* _Lignes de données_:
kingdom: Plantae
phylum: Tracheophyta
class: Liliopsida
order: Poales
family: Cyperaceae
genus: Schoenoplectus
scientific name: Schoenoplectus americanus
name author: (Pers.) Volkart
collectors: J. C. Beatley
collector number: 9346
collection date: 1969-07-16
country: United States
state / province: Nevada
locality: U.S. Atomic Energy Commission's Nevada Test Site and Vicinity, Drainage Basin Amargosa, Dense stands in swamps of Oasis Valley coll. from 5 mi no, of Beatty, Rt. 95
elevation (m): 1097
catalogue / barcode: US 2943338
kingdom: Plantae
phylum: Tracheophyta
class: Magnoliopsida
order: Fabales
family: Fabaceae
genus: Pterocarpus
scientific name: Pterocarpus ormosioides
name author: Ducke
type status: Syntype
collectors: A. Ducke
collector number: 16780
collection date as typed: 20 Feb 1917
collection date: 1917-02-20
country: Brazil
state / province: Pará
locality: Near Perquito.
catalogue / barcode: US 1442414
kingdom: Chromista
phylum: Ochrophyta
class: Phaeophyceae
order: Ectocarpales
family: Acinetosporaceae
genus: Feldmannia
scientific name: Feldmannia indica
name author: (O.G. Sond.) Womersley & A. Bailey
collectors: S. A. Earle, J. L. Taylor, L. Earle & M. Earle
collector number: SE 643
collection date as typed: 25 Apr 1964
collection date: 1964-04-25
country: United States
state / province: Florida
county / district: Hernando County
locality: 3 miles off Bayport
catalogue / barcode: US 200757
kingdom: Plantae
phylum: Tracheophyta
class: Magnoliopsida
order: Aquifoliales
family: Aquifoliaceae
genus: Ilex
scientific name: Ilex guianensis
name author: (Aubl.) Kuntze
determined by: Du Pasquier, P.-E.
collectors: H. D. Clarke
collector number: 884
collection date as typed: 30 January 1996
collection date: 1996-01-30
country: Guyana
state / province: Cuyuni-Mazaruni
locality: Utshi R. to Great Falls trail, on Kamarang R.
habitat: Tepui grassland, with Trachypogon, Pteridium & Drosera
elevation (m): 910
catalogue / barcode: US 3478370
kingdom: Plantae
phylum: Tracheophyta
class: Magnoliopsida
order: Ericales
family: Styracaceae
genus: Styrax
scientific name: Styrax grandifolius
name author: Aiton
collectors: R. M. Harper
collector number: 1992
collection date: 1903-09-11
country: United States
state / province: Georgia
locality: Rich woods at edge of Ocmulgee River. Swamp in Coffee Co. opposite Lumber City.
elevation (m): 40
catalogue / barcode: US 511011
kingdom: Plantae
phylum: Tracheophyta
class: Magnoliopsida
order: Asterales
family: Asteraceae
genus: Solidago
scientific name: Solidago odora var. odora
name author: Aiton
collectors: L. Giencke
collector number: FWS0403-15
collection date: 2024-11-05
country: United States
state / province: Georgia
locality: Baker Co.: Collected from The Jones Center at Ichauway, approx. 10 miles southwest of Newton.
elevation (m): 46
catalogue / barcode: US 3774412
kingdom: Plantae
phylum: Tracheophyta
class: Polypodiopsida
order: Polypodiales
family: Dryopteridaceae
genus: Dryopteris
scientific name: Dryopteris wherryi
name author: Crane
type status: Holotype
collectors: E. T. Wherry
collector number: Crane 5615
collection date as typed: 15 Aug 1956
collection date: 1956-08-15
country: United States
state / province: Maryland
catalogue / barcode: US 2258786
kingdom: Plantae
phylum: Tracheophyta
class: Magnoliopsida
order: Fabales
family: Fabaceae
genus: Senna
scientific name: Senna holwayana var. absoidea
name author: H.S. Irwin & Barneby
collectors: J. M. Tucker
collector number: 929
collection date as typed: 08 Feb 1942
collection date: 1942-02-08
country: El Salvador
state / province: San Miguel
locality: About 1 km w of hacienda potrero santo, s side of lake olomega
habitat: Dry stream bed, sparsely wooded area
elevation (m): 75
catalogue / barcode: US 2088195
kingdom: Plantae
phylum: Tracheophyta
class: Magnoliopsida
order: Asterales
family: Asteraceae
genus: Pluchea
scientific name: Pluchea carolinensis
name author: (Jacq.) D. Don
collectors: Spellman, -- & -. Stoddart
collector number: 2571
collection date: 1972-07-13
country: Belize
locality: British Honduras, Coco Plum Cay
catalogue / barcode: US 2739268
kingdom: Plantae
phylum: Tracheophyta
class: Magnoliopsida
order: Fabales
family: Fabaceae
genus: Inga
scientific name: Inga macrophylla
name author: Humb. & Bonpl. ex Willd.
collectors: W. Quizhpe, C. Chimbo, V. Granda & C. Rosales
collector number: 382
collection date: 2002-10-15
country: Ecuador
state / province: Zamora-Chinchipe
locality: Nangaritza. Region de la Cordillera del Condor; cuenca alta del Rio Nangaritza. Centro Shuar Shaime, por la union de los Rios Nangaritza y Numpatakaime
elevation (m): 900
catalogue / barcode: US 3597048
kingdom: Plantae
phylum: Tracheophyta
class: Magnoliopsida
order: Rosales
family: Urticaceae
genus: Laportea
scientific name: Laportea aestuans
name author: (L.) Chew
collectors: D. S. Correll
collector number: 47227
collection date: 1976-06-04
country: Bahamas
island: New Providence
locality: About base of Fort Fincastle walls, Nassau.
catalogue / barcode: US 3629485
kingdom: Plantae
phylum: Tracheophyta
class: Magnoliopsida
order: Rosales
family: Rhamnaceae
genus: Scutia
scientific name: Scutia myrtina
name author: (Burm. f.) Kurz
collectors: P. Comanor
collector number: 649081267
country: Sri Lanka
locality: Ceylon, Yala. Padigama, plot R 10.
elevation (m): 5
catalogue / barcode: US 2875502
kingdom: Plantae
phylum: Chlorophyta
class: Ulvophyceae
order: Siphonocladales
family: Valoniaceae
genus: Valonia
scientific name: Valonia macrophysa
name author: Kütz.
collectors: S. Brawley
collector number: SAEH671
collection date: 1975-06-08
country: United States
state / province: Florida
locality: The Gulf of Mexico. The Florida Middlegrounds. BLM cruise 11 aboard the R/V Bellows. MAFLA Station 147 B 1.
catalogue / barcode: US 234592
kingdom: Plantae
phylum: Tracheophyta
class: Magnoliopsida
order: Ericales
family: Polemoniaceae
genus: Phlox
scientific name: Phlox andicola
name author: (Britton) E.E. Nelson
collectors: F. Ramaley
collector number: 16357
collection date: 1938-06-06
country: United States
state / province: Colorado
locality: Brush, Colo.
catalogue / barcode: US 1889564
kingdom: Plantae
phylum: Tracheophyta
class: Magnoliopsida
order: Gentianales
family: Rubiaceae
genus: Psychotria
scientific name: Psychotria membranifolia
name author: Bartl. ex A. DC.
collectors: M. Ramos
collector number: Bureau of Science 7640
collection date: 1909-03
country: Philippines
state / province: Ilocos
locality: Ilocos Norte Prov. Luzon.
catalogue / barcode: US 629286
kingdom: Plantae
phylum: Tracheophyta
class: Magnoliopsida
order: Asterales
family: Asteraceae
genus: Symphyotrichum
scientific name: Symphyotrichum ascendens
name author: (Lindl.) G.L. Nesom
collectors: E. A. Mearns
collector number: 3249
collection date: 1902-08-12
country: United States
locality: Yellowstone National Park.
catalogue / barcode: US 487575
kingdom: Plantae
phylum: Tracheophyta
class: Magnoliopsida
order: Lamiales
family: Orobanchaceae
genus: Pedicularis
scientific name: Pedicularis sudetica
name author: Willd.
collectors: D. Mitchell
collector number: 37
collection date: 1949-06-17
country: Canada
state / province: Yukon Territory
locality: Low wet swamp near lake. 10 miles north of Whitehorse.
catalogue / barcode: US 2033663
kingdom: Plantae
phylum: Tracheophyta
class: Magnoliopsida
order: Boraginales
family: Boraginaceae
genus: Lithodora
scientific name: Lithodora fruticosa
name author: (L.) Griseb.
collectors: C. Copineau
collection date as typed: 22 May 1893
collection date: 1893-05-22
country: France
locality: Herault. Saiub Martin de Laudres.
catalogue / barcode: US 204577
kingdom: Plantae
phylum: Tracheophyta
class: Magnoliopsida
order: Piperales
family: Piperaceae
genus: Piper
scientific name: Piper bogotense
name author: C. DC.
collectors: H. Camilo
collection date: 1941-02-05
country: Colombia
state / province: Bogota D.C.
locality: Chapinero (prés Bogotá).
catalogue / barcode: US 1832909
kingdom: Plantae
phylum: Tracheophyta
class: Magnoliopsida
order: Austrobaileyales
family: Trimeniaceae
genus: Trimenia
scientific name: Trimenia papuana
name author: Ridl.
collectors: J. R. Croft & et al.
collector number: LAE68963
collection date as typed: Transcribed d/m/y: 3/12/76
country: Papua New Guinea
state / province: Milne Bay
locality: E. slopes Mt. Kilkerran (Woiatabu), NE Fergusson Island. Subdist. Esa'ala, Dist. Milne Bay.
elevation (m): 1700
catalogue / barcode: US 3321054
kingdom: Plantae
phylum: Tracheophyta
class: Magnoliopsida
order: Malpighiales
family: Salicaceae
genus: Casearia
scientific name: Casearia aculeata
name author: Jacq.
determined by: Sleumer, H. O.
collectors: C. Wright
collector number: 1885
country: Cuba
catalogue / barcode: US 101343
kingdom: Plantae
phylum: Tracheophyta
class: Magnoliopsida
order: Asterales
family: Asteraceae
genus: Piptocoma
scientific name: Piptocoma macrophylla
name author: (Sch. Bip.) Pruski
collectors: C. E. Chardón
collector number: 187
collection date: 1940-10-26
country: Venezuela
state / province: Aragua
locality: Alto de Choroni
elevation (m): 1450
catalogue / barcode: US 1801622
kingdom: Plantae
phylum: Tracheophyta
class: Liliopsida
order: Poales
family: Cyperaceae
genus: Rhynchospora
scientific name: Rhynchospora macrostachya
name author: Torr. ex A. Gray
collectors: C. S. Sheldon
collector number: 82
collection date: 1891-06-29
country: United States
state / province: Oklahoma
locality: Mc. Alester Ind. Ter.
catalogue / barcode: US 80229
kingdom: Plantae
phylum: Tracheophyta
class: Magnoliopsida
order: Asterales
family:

* _But de l'exercice_:
Recopiez à l'identique, s'il vous plaît, les lignes allant de celle qui contient « collectors: J. R. Croft & et al. » jusqu'à la fin des enregistrements, ces deux extrémités comprises.

* _Résultat attendu_:
collectors: J. R. Croft & et al.
collector number: LAE68963
collection date as typed: Transcribed d/m/y: 3/12/76
country: Papua New Guinea
state / province: Milne Bay
locality: E. slopes Mt. Kilkerran (Woiatabu), NE Fergusson Island. Subdist. Esa'ala, Dist. Milne Bay.
elevation (m): 1700
catalogue / barcode: US 3321054
kingdom: Plantae
phylum: Tracheophyta
class: Magnoliopsida
order: Malpighiales
family: Salicaceae
genus: Casearia
scientific name: Casearia aculeata
name author: Jacq.
determined by: Sleumer, H. O.
collectors: C. Wright
collector number: 1885
country: Cuba
catalogue / barcode: US 101343
kingdom: Plantae
phylum: Tracheophyta
class: Magnoliopsida
order: Asterales
family: Asteraceae
genus: Piptocoma
scientific name: Piptocoma macrophylla
name author: (Sch. Bip.) Pruski
collectors: C. E. Chardón
collector number: 187
collection date: 1940-10-26
country: Venezuela
state / province: Aragua
locality: Alto de Choroni
elevation (m): 1450
catalogue / barcode: US 1801622
kingdom: Plantae
phylum: Tracheophyta
class: Liliopsida
order: Poales
family: Cyperaceae
genus: Rhynchospora
scientific name: Rhynchospora macrostachya
name author: Torr. ex A. Gray
collectors: C. S. Sheldon
collector number: 82
collection date: 1891-06-29
country: United States
state / province: Oklahoma
locality: Mc. Alester Ind. Ter.
catalogue / barcode: US 80229
kingdom: Plantae
phylum: Tracheophyta
class: Magnoliopsida
order: Asterales
family:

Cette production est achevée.